At a Glance
- Tasks: Analyse data to support HMRC's risk and compliance strategies.
- Company: Join HMRC, a key player in the UK government's digital transformation.
- Benefits: Enjoy flexible working options and a chance to make a real impact.
- Other info: Apply directly through Civil Service Jobs with reference WHJS1_UKTJ.
- Why this job: Be part of a vital mission to safeguard public funds and ensure fair tax practices.
- Qualifications: No specific experience required; just a passion for data and problem-solving.
The predicted salary is between 28800 - 43200 £ per year.
To apply direct for this role please visit Civil Service Jobs and quote ref no.
As a Data Analyst in HMRCs Risk and Intelligence Service (RIS), you will play a pivotal role in the UK governments digital transformation journey. You will harness analytical techniques and technologies to help shape HMRCs approach to risk and compliance, ensuring the right tax is paid and safeguarding public funds.
Youl…
WHJS1_UKTJ
HMRC Data Analyst employer: HMRC
Contact Detail:
HMRC Recruiting Team
StudySmarter Expert Advice 🤫
We think this is how you could land HMRC Data Analyst
✨Tip Number 1
Familiarise yourself with HMRC's Risk and Intelligence Service. Understanding their current projects and challenges will help you demonstrate your knowledge during interviews and show how you can contribute to their goals.
✨Tip Number 2
Brush up on your analytical skills, particularly in data manipulation and visualisation tools like SQL, Python, or R. Being able to discuss specific techniques you've used in past roles will set you apart from other candidates.
✨Tip Number 3
Network with current or former HMRC employees on platforms like LinkedIn. They can provide insights into the company culture and the specific skills that are valued, which can be incredibly useful for tailoring your approach.
✨Tip Number 4
Stay updated on the latest trends in data analysis and public sector compliance. Being knowledgeable about recent developments will not only enhance your discussions but also show your commitment to continuous learning in this field.
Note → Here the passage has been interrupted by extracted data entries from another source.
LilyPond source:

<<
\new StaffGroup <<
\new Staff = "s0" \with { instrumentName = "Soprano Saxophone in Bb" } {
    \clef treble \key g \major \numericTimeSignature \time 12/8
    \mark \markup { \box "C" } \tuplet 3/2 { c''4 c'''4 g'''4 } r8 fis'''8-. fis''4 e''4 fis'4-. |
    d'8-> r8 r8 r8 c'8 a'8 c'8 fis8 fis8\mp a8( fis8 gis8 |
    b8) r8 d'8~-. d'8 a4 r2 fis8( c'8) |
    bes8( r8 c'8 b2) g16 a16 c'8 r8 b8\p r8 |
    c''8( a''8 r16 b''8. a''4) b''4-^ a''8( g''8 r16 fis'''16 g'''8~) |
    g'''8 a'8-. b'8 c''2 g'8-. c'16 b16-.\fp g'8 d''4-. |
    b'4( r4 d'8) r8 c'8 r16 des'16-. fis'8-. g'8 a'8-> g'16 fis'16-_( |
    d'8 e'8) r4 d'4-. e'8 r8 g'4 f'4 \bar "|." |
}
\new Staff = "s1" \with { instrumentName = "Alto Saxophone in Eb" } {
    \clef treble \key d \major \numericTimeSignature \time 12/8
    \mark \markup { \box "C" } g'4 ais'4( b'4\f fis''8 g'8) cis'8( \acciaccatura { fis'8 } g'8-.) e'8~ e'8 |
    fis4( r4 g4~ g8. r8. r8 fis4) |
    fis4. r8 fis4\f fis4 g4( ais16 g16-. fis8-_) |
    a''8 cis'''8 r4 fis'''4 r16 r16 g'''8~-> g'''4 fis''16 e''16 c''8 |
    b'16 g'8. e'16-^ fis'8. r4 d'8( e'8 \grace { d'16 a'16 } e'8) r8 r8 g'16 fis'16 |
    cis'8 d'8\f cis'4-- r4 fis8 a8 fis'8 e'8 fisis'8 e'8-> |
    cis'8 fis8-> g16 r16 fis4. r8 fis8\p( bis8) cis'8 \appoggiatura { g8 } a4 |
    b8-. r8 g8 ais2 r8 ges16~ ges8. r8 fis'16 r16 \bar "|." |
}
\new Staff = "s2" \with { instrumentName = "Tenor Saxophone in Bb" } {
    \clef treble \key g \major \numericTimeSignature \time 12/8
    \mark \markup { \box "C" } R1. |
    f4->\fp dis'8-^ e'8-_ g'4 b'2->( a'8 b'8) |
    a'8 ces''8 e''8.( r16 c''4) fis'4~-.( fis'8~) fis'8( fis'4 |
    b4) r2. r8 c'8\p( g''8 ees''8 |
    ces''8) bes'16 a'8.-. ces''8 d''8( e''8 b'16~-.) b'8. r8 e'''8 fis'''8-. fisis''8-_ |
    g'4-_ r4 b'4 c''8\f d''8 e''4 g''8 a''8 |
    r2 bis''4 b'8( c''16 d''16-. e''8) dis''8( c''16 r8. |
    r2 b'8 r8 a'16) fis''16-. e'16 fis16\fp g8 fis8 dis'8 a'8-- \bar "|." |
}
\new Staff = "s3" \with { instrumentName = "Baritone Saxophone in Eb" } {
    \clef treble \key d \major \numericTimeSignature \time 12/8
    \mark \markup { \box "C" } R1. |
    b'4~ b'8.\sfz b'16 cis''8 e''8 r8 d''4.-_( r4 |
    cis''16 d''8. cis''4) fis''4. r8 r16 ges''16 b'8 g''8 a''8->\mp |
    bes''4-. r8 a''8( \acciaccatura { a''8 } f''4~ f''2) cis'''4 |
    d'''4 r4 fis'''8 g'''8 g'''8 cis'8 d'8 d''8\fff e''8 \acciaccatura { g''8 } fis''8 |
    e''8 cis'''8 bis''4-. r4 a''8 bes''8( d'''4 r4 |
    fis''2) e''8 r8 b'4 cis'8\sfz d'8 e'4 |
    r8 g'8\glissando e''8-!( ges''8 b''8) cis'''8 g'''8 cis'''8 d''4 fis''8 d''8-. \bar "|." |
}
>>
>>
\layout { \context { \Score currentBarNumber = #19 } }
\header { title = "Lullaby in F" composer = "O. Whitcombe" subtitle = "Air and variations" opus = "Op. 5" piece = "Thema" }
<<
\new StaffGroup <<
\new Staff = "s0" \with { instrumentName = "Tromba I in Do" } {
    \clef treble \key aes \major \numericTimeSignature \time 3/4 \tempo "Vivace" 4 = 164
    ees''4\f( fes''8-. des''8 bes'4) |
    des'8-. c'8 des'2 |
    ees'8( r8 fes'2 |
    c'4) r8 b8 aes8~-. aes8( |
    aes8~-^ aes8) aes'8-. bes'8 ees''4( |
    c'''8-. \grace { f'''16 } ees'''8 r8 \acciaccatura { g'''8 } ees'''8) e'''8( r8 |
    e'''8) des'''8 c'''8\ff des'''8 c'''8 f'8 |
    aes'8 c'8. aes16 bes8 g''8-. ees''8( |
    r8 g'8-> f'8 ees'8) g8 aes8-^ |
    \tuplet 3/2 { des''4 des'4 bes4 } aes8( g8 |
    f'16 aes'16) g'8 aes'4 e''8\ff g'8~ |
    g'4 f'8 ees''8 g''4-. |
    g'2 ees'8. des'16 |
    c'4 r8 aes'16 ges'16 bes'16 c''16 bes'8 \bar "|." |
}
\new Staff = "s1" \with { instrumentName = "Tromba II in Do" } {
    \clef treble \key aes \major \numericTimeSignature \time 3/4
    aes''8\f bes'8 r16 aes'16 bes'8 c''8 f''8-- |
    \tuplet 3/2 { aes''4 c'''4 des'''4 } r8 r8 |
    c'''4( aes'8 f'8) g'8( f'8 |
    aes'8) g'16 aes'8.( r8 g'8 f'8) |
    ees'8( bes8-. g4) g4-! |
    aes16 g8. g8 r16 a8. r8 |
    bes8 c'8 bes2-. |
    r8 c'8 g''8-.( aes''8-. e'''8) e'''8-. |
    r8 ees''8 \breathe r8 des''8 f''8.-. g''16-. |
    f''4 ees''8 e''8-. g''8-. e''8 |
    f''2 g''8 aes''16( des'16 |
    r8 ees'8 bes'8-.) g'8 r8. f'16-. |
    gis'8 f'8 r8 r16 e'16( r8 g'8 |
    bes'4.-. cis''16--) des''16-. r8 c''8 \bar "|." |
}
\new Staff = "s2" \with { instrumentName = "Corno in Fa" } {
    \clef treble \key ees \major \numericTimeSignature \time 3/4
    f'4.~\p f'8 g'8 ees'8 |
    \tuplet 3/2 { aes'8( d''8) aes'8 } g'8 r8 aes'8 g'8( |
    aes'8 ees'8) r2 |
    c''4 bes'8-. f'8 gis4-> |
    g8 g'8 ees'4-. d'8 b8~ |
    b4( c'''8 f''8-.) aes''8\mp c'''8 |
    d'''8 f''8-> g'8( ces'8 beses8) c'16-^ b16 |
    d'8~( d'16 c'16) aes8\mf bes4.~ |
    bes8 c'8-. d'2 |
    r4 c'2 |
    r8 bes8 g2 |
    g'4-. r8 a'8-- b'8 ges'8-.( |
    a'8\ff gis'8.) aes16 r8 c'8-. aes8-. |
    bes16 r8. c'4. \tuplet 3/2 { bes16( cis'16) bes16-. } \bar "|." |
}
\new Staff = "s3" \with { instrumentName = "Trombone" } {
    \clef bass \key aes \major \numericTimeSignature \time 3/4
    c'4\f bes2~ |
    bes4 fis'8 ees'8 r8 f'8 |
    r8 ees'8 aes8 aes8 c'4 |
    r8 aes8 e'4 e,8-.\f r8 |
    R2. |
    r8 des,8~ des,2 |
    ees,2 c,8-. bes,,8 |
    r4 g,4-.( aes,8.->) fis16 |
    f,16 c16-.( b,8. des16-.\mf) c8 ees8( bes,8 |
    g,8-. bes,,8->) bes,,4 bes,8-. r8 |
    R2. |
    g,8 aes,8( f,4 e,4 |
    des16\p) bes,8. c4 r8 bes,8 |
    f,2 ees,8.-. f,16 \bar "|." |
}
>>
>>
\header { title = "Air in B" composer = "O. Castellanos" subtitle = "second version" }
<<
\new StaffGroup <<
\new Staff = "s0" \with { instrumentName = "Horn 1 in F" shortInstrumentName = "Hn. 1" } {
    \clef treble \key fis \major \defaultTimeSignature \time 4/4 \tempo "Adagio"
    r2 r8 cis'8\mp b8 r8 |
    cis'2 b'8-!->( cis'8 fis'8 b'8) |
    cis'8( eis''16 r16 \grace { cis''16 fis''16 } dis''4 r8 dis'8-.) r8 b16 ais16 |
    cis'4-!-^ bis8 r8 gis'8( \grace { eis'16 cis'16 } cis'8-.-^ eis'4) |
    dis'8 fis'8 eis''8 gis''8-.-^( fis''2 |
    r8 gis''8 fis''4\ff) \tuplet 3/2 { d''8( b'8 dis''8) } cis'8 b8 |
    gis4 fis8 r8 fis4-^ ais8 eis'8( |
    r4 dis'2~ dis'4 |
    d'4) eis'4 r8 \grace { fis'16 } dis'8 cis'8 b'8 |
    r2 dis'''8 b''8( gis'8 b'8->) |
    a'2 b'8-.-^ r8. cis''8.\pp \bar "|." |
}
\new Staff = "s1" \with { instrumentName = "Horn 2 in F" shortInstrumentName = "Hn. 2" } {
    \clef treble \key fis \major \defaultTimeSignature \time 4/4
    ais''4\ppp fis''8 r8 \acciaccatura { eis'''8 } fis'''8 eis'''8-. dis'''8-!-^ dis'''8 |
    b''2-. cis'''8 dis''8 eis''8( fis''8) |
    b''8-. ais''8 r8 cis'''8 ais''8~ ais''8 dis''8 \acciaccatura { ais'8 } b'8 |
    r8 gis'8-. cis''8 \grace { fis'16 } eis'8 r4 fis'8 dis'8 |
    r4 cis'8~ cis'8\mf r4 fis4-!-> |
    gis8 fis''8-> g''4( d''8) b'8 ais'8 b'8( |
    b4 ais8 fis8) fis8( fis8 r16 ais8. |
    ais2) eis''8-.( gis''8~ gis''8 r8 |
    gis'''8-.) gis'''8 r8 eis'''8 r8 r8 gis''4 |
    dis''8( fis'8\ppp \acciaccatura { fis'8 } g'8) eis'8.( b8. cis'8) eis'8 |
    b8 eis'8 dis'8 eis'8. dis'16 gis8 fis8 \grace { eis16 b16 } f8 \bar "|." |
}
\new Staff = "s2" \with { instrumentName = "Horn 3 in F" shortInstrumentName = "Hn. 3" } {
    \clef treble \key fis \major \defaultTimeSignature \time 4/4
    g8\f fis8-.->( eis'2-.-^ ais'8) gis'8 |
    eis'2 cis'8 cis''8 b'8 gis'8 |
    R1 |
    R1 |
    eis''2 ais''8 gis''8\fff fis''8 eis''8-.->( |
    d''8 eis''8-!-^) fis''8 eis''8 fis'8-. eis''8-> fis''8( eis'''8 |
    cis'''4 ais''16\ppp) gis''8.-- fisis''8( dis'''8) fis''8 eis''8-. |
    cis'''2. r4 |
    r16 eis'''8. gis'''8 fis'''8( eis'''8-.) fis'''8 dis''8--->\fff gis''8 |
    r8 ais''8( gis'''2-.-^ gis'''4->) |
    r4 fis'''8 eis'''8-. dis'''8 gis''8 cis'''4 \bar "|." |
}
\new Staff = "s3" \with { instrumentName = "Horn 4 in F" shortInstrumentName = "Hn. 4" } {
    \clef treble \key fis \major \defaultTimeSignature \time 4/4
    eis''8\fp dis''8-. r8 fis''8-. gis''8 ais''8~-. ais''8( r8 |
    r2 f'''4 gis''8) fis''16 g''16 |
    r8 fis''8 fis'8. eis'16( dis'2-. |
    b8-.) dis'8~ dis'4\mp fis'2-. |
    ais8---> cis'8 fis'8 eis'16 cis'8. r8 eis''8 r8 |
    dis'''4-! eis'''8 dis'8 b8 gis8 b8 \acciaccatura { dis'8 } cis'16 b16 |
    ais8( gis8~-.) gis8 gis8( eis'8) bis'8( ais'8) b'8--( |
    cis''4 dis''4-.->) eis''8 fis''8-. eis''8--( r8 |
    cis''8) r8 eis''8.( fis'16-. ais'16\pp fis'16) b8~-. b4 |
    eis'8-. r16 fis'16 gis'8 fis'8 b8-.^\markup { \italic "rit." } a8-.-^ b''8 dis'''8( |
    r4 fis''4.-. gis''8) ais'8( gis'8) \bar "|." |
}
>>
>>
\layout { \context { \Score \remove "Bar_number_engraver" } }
We think you need these skills to ace HMRC Data Analyst
Some tips for your application 🫡
Understand the Role: Familiarise yourself with the responsibilities of a Data Analyst in HMRC's Risk and Intelligence Service. Highlight your understanding of analytical techniques and how they apply to risk and compliance.
Tailor Your CV: Customise your CV to reflect relevant experience and skills that align with the job description. Emphasise your analytical abilities, familiarity with data technologies, and any previous work in risk assessment or compliance.
Craft a Compelling Cover Letter: Write a cover letter that showcases your passion for data analysis and public service. Mention specific examples of how your skills can contribute to HMRC's digital transformation and safeguarding public funds.
Follow Application Instructions: Ensure you visit Civil Service Jobs and quote the reference number WHJS1_UKTJ when applying. Pay attention to any additional requirements specified in the job listing to avoid missing out on your application.
How to prepare for a job interview at HMRC
✨Understand HMRC's Role
Familiarise yourself with HMRC's mission and the specific challenges they face in risk and compliance. This will help you demonstrate your understanding of how your skills as a Data Analyst can contribute to their goals.
✨Showcase Analytical Skills
Prepare to discuss specific analytical techniques and technologies you have used in previous roles. Be ready to provide examples of how you've applied these skills to solve problems or improve processes.
✨Emphasise Digital Transformation
Since this role is pivotal in HMRC's digital transformation, be prepared to talk about your experience with digital tools and data management systems. Highlight any projects where you contributed to similar transformations.
✨Prepare for Scenario-Based Questions
Expect scenario-based questions that assess your problem-solving abilities. Practice articulating your thought process and decision-making steps when faced with data-related challenges.